May 23, 2011

Six Controversial Pricing Models For Digital Publishers

Users are now more used to receiving “free” content due to the immense amount of free information available online, and of course piracy. Unfortunately, this is bad news for publishers who are trying to monetize their digital content. 

I have compiled six pricing models and trends that I think provide lucrative opportunities as revenue streams for publishers in the digital space. 

1. The Agency Model

This model is based on the idea of moving from the ‘retail model’ of selling e-books (publishers sell to retailers, who then sell to readers at a price that the retailer determines) to the ‘agency model’ (publishers set the price, and retailers take a commission on the sale to readers). This approach gives publishers the ability to control how much digital books are sold on a per-book basis. It gives the control to publishers, similar to how music publishers sell certain digital tracks or digital albums for around $0.99 per track/$9.99 per album standard. 

2. Contextual Upsell
E-books allow publishers to interact with their customers in new ways. This interactivity can be used in a way to cross-sell products that are relevant to the publisher’s content. For example, users who are trying to learn music theory and get stuck on a particular point, they can click a help button, which points them to the publisher site where they can download relevant tutorials about specific music theory aspects for $2.99. They choose the one they need and get a new learning tool, which helps them progress in their learning. Multiply this by hundreds of thousands of users who share similar learning gaps who will purchase through the book. The combination of commerce and content provides an interesting new marketing opportunity.

3. Social Media Following
Yes, social media could eventually be a revenue model for some publishers.
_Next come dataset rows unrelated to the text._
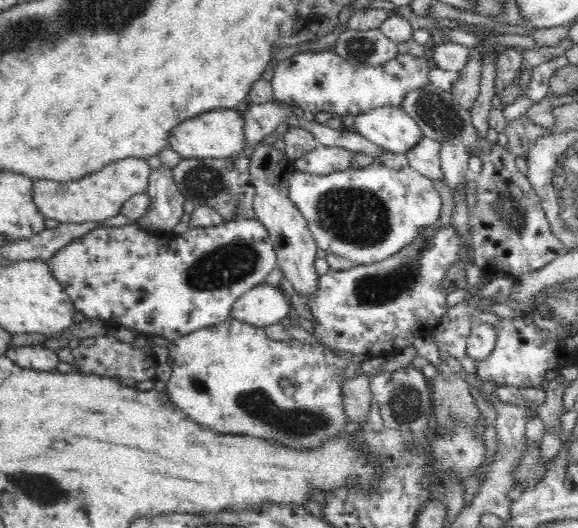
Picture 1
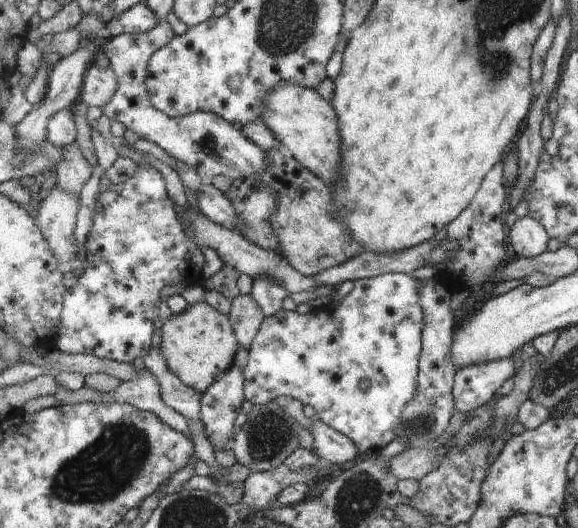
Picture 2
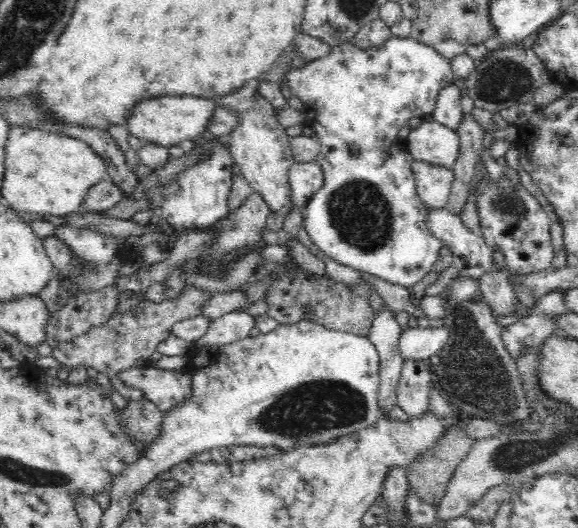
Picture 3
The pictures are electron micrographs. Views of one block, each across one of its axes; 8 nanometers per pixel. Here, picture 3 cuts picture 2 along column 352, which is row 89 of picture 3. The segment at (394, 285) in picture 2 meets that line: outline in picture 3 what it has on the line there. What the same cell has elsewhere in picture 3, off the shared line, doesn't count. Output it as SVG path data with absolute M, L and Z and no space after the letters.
M391 36L384 43L366 47L365 49L354 42L334 46L331 47L330 52L326 56L312 60L312 62L306 63L299 69L290 68L286 72L283 82L289 86L290 94L297 96L303 102L304 124L314 130L315 138L321 145L315 161L321 166L325 181L322 188L312 194L312 198L310 198L310 202L304 210L304 225L310 239L323 250L326 256L357 271L366 272L366 274L374 275L384 281L392 282L392 284L405 286L406 289L411 288L416 282L422 281L427 274L430 274L432 267L436 265L436 260L440 258L440 252L444 250L445 243L440 239L436 239L426 229L426 224L423 220L429 210L424 208L416 194L415 180L411 169L411 162L414 158L408 151L396 152L398 146L400 146L400 137L396 138L396 136L402 130L402 126L408 126L408 120L421 118L425 114L432 115L438 91L448 83L452 83L453 80L451 64L447 58L440 56L431 46L418 42L414 38L398 38L398 36Z

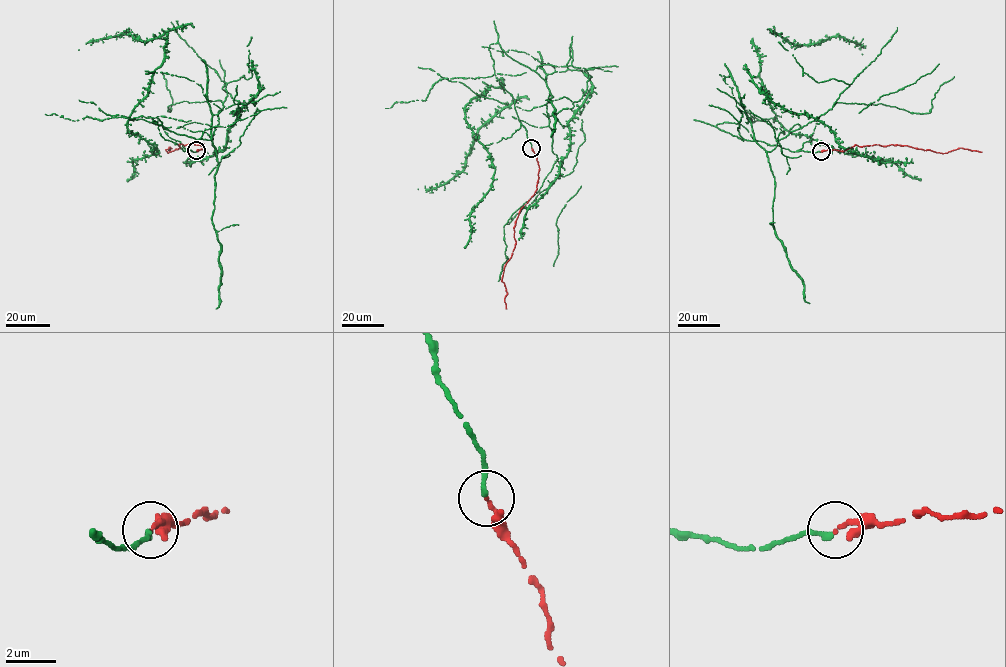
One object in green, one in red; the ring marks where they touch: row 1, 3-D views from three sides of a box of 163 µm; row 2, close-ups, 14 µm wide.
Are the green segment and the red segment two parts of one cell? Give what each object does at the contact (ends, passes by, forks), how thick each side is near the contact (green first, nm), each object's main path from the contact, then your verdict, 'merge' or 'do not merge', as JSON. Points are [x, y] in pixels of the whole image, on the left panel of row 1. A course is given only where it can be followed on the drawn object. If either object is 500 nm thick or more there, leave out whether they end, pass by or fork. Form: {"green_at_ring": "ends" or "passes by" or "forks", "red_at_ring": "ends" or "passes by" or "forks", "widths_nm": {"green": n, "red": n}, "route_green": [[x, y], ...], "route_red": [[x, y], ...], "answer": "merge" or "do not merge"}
{"green_at_ring": "ends", "red_at_ring": "ends", "widths_nm": {"green": 240, "red": 170}, "route_green": [[197, 151], [164, 139], [152, 122], [211, 140], [215, 151], [223, 103], [183, 101], [169, 111], [162, 73]], "route_red": [[197, 150], [205, 150], [203, 144], [181, 144], [177, 150], [168, 152], [165, 149], [170, 147], [170, 151]], "answer": "merge"}

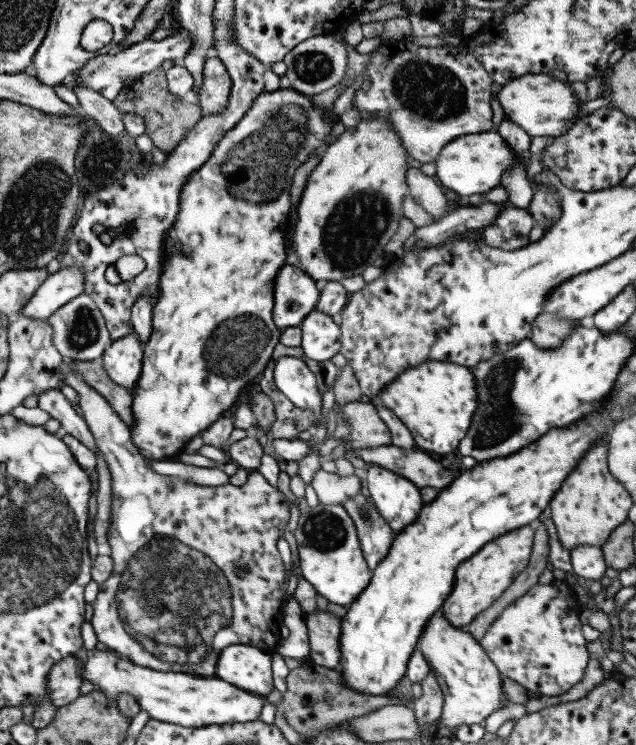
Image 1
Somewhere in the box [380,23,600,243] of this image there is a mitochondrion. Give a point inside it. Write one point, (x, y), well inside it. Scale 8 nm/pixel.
(430, 93)

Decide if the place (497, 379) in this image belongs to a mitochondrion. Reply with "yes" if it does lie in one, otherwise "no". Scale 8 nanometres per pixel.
yes

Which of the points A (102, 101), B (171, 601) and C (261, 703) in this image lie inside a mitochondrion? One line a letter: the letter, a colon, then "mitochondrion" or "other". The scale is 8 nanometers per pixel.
A: other
B: mitochondrion
C: other

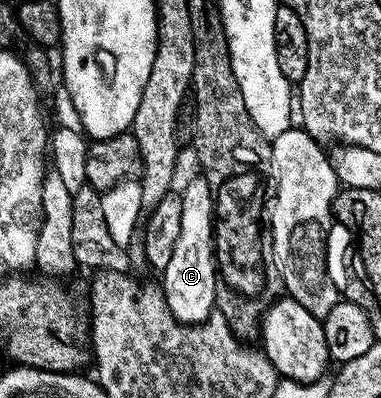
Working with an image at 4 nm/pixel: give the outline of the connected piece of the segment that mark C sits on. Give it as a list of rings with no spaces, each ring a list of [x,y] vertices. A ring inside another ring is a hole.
[[[197,179],[189,183],[180,193],[182,199],[182,231],[178,231],[178,243],[170,263],[162,271],[162,288],[170,311],[177,321],[186,325],[199,325],[214,311],[217,304],[216,286],[218,270],[214,256],[214,218],[212,216],[212,194],[208,182]]]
Building content outside the paywall to attract followings within commercial social environments is one way of building readership and an alternative way of generating revenue. Rather than trying to directly build subscribers to its paywalled content, The Sunday Times attempts to build its social media following through its Social List as a participatory, fun and engaging piece of social entertainment which eventually increases the number of paid subscribers. 

4. Virtual Credits
Earlier this month, Facebook announced it was tying up with Dealspot to let US users earn Credits in return for watching branded videos. This might work well with news sites publishing exclusive teaser videos on Facebook. Users will be willing to pay for such content. 

5. Paywall / Freemium
You probably know this one; it has applied by a number of publishers so far including Econsultancy, New Media Age and others. This model allows site visitors to view the majority of website content for free, while unlimited access requires a weekly or monthly subscription. This works mostly for news and other general-interest content that is widely available on the Web. The New York Times' paywall represents a freemium model where users are asked to subscribe after viewing a predefined number of articles a month. 

6. Pay-What-You-Want
This model has been applied by some including Radiohead who decided to let buyers name their own price for the band’s “In Rainbows” album, and Panera Bread who opened a restaurant in which customers can pay however much they think the food is worth. The “pay what you want” strategy works best when it allows companies to share social responsibility with consumers. When buyers are able to set prices in a way that directly shows their support for a cause, it proves to be successful. However, I don’t think this concept is commercially sustainable, it might be a good temporary route to follow. Besides, it requires strong relationship and loyalty between the customer and the brand. 

These are tough times for publishers to try and make sense of their pricing model, but it should be noted that success is directly related to the quality of content. According to a study by eMarketer, if the publication has content that the consumer believes is of quality and worth paying for, they will. The publisher then has to figure out how much that consumer is willing to spend and develop a reasonable pricing model. It all goes down to two interconnected points; the monetization strategy and the quality of the content.